3h26 de cinéma de très grande qualité, « Killers of the Flower Moon » est le dernier cadeau de Martin Scorsese au cinéma. Comme je m’y attendais, Scorsese étant une qui il est, il n’y a qu’une seule chose à redire sur son long, très long métrage… c’est justement sa longueur. Même brillant, même hyper maitrisé, même passionnant, « Killers of the Flower Moon » est trop long. Parce que pour le reste, c’est une fresque ambitieuse sur l’Amérique et des démons. Parfaitement mise en image, avec des plans magnifiques, un rythme constant, une musique parfaitement discrète mais bien utilisée, et une reconstitution très ambitieuse d’une petite ville du Sud au début des années 20. On appréciera particulièrement les magnifiques costumes indiens que les femmes portent quasiment en permanence (et que les raciste appellent avec mépris « les couvre-lits »). Sur la forme, rien à redire donc et j’ajoute même que les 10 dernières minutes sont étonnantes de créativité et d’originalité. Le film est trop long mais sa conclusion est magnifique, décalée et pleine de poésie. Quant à la toute dernière image, elle est juste sublime. Tout cela n’est pas loin de constituer une « masterpièce » de mise en scène. Scorsese est également impeccable dans la direction d’acteur. On connait bien à présent Léonardo DiCaprio et sa façon très intense de composer ses personnages. Ici, il a le rôle le plus difficile, celui d’un homme moins détestable que pathétique. On n’arrive pas à le détester vraiment alors qu’il commet des actes atroces, mais il les commet par faiblesse.

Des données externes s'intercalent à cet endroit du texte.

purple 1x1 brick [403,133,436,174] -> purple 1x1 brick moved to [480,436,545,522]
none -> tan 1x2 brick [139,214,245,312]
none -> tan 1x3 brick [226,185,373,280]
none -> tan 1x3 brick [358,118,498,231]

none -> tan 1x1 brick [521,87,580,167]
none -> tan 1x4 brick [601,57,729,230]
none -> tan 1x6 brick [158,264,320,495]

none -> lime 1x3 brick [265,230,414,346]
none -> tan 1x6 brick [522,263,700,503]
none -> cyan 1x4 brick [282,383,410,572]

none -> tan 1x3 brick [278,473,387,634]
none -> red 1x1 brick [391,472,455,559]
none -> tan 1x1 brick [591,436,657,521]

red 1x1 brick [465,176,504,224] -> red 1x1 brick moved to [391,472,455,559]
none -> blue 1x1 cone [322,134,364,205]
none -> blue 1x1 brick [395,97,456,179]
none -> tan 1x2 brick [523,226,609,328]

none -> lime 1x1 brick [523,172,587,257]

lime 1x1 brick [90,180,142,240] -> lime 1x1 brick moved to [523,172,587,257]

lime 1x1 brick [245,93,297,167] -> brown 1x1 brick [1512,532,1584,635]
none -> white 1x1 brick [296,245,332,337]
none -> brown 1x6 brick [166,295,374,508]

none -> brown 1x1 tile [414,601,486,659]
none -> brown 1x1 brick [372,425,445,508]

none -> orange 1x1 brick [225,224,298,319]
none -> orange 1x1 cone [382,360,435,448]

Ernest Burkart est un homme peu instruit, sans grande force de caractère. Influencé par son oncle qui est tout le contraire (intelligent, calculateur, totalement cynique), il est son instrument et il est fatalement amené à en payer le prix.
Je comprends qu’on puise trouver par moment que DiCaprio surjoue un petit peu, il a toujours abordé ses rôles avec une intensité qui peut flirter avec le cabotinage, dans certaines scènes il est un peu à la limite du « too much ». Mais cela reste pour lui un rôle immense et, je pense, très difficile dont il se sort avec les honneurs. Robert de Niro, en patriarche tranquille, fort de son impunité, c’est le vrai méchant du film. Sans jamais s’énerver, sans jamais élever la voix, juste par le choix de demi-mots et par les regards, il impressionne, il menace,
il commandite des meurtres odieux.
La vrai révélation pour moi c’est Lily Gladstone qui donne corps à une Molly toute en délicatesse et en pureté. Avec son air doux et presque impassible, elle est magnifique. C’est une indienne Osage fière, amoureuse (pour son plus grand malheur),
trahie, empoisonnée,
marquée par le deuil mais d’une dignité qui impressionne. Il y a également quelques jolis seconds rôles, un tout petit peu effacés, tenus par Jesse Plemons ou Brendan Fraser (et ça fait plaisir de le revoir). « Killers of the Flower Moon » est une fresque qui dépeint avec une vraie virtuosité une certaine Amérique, celle du capitalisme triomphant et de ses relations complexes avec les Amérindiens (faite d’un mélange étrange de culpabilité et de racisme). Le destin a voulu que les Osages soient installés sur une éponge gorgée de pétrole, qu’ils en tirent des richesses, qu’ils emploient même des domestiques et des ouvriers blancs, cela ne pouvait que causer leur perte. D’ailleurs, tout riches qu’ils soient, ils sont restés malgré tout des citoyens de seconde zone sous tutelle, ils n’ont pas les mêmes droits que les blancs sur leur propres compte en banque. Même en Amérique, l’argent ne peut pas tout acheter. Le sort des Amérindiens, c’est le péché originel des Etats-Unis. Pendant les siècles précédents, les tuniques bleues les massacraient ouvertement lors de guerres indiennes pour s’accaparer leur terres. En 1920, pour s’accaparer leur pétrole, il faut être plus pervers, plus cynique et surtout plus discret :
on épouse les femmes indiennes et on les élimine les uns après les autres de l’intérieur pour au final hériter du pactole.
C’est le cœur du film, l’appât du gain couplé au racisme décomplexé, une certaine idée d’une certaine Amérique. Intéressant aussi de souligner que la question raciale est complexe car,
désemparés par l’accumulation des morts, les Osages envisage de demander de l’aide… au Klu Klux Klan, voilà qui est déroutant !
« Killers of the Flower Moon » dépeint avec une efficacité et même une flamboyance indéniable un pays qui est loin d’avoir expié son péché originel, celui de s’être construit sur la violence et la confrontation entre les peuples. Pas de doute, le dernier film de Martin Scorsese est un grand film… de presque 3h30.